### Directions
Starting with the first line of the material and going on through the line with "Little Kid Sneakers (11Y-3Y)", write those lines out again, switching "Walking" to "Running" and leaving everything else unchanged.

------ Given data ------

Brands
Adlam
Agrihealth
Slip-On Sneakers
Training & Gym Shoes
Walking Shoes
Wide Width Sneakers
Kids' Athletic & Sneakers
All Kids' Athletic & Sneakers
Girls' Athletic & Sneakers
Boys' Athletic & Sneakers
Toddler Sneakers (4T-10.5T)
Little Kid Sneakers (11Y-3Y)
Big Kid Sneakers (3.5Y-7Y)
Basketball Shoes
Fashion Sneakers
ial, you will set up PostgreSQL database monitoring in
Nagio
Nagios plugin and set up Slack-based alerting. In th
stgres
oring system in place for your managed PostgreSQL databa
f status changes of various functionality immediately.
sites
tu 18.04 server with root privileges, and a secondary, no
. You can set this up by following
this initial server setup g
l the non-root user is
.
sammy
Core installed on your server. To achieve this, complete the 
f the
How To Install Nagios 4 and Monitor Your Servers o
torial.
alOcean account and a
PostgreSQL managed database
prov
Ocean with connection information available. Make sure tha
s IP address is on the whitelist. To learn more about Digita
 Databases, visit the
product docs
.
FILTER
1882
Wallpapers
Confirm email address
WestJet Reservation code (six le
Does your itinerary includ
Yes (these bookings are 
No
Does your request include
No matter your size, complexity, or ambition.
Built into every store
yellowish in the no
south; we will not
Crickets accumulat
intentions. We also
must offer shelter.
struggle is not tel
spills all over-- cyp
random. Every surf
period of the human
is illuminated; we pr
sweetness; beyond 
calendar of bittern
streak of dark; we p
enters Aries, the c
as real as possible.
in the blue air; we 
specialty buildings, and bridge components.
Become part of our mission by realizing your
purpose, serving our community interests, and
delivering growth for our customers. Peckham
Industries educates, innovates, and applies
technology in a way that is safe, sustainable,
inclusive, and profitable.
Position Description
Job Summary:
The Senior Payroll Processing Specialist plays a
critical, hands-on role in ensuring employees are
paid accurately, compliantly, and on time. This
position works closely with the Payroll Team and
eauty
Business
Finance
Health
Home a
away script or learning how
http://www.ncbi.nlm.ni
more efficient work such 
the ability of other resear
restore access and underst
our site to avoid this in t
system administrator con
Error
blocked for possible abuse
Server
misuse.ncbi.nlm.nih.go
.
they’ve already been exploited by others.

------

### Problem solution
Brands
Adlam
Agrihealth
Slip-On Sneakers
Training & Gym Shoes
Running Shoes
Wide Width Sneakers
Kids' Athletic & Sneakers
All Kids' Athletic & Sneakers
Girls' Athletic & Sneakers
Boys' Athletic & Sneakers
Toddler Sneakers (4T-10.5T)
Little Kid Sneakers (11Y-3Y)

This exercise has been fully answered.